Data entries —
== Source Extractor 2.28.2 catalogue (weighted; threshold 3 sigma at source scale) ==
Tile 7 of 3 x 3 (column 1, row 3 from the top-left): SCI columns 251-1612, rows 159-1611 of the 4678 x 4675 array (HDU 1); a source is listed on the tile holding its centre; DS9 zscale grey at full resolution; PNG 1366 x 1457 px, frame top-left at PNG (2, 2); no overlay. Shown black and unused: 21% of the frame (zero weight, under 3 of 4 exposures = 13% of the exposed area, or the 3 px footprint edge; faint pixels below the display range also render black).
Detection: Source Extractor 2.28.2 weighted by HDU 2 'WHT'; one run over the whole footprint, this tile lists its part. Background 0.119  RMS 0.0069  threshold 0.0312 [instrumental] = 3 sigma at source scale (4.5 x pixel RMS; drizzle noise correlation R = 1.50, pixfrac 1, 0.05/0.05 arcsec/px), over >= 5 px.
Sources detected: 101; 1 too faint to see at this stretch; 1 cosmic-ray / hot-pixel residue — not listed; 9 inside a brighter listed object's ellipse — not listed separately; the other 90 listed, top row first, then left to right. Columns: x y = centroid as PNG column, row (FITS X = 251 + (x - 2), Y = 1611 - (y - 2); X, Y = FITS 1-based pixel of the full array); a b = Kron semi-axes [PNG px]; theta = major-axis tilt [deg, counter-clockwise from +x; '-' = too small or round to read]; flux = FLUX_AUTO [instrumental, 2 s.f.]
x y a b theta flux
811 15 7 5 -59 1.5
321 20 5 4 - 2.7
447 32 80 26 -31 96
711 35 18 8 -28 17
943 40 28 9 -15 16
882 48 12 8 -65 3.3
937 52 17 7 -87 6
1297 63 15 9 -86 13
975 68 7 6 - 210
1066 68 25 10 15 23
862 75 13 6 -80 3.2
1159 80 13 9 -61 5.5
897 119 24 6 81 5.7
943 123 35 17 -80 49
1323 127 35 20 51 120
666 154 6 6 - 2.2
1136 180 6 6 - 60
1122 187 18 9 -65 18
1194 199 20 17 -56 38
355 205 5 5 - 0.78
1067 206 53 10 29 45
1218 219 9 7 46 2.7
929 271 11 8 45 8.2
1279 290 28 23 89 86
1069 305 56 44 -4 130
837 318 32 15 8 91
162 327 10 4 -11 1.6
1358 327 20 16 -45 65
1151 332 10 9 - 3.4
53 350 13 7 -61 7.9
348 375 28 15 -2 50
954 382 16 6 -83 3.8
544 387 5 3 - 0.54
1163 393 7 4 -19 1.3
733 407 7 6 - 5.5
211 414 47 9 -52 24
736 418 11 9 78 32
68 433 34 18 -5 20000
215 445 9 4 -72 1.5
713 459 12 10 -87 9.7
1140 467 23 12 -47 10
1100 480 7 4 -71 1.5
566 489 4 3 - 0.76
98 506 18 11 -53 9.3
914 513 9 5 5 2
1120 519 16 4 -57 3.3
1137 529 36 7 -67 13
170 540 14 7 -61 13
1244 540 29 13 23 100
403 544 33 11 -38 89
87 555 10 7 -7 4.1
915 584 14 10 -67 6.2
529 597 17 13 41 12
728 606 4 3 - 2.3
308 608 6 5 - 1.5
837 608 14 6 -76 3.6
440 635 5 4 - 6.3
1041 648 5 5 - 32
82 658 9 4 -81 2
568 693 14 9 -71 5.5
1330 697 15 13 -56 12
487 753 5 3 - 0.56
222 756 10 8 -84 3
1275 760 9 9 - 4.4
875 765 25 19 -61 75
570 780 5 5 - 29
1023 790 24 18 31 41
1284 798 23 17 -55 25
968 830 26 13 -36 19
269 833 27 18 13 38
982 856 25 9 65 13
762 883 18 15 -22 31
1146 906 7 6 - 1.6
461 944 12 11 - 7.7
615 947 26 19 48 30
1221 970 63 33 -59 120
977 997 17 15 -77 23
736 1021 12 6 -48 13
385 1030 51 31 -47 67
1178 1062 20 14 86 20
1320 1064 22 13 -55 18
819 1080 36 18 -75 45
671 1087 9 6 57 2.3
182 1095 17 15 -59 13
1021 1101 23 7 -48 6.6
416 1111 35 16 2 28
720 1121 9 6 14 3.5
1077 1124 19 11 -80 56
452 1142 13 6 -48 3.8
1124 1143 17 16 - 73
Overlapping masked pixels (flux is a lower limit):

TASK STATEMENT —
Change "catalogue" to "catalog" in the material from its first line through the line containing "Tile 7 of 3", inclusive. Reproduce those lines with nothing else altered.

ANSWER —
== Source Extractor 2.28.2 catalog (weighted; threshold 3 sigma at source scale) ==
Tile 7 of 3 x 3 (column 1, row 3 from the top-left): SCI columns 251-1612, rows 159-1611 of the 4678 x 4675 array (HDU 1); a source is listed on the tile holding its centre; DS9 zscale grey at full resolution; PNG 1366 x 1457 px, frame top-left at PNG (2, 2); no overlay. Shown black and unused: 21% of the frame (zero weight, under 3 of 4 exposures = 13% of the exposed area, or the 3 px footprint edge; faint pixels below the display range also render black).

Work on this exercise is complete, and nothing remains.